====== Extract
# My first Haunt



## Daydreamer (Jul 13, 2009)

This is my first year to have a Haunted Woods open to the public. It is a 1.2 mile trail in a very dark woods. I'm working on lighting now, What would you suggest to some one who is in there first year? I know I'll have to make an investment, but don't want to go broke either. I'm looking at DC lighting any opitions out there?


----------



## Warrant2000 (Oct 8, 2008)

Is it a ride or do they walk? That's a very long hike for ToT's that will be in costumes, carrying candy bags, and may be under that age of 12, not to mention hiking in the dark. Expect a person of average walking speed to take about 30+ minutes to walk that far. Is it a dirt trail? Cement walkway through an established park? Is it on private or public grounds? Is there parking? Is the entrance and exit close together?

You would need a backup plan in case someone had troubles or health problems. I don't suppose it is handicap accessible?

You would need significant lighting just for safety purposes, and a clearly marked trail. A theme would help your trail and keep the story going the whole time. Have a few static displays at first, then a few actors, a few more static displays, then hit them with a heart-stopper.

Got an aerial picture or diagram?
============
====== Information provided
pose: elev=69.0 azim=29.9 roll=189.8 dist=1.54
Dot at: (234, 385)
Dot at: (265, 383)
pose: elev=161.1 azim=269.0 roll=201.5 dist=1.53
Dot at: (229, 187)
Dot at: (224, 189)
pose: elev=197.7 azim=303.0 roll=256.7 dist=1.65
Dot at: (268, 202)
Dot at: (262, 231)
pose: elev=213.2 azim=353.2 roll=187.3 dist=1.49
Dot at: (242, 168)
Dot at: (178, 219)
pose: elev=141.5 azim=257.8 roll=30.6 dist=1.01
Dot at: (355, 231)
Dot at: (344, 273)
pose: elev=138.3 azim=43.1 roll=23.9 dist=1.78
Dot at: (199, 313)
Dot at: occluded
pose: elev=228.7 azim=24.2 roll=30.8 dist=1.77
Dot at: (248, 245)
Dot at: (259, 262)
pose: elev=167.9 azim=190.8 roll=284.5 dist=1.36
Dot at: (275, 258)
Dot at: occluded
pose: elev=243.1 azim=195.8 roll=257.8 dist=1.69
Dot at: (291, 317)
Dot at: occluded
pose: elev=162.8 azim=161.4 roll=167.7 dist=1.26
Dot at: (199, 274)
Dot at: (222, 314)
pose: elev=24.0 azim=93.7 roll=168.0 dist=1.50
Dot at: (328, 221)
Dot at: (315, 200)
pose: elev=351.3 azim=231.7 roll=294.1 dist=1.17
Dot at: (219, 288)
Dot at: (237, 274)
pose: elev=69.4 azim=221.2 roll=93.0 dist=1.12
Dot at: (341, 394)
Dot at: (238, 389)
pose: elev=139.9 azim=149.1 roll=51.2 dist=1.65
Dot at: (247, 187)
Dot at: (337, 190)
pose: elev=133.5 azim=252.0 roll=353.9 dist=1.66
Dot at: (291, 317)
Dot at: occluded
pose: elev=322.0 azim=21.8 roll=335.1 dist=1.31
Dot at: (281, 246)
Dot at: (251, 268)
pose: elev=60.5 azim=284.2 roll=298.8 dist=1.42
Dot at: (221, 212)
============
> Required tasks:
[a] Render the records as a numbered list, beginning with the line containing "pose: elev=69.4 azim=221.2" and running through the end of the records, both included. Omit any blank lines.
[b] Carry the forum thread about lighting a first-year haunted woods trail forward from where it stops.

> Exercise responses:
[a]
1. pose: elev=69.4 azim=221.2 roll=93.0 dist=1.12
2. Dot at: (341, 394)
3. Dot at: (238, 389)
4. pose: elev=139.9 azim=149.1 roll=51.2 dist=1.65
5. Dot at: (247, 187)
6. Dot at: (337, 190)
7. pose: elev=133.5 azim=252.0 roll=353.9 dist=1.66
8. Dot at: (291, 317)
9. Dot at: occluded
10. pose: elev=322.0 azim=21.8 roll=335.1 dist=1.31
11. Dot at: (281, 246)
12. Dot at: (251, 268)
13. pose: elev=60.5 azim=284.2 roll=298.8 dist=1.42
14. Dot at: (221, 212)

[b]
----------



## Daydreamer (Jul 13, 2009)

This Trail is not for kids. The Trail is on 35 acers the path is dirt, about 4to6 foot wide. My Haunted Woods is Called DEAD LAND. I should have a web page up soon the story is on the web page. I'm going to hirer 20 actors and try to get 20 more volunteers. I'm trying to do the lighting. We will have to run off of Several Generators. the people going threw will sign all there rights away. I do have Liablity ins, work comp and LLC 

the trail will take 45min-1hr. The cost will be $15. We have a very good location. I leased the very thick woods to do this in. I'll try to send you a photo


----------



## Devils Chariot (May 23, 2007)

This guy should be some help. He has been doing this for a few years and he's "just" a kid .

http://www.hauntforum.com/showthread.php?t=12437

he has some good ideas and few laughs.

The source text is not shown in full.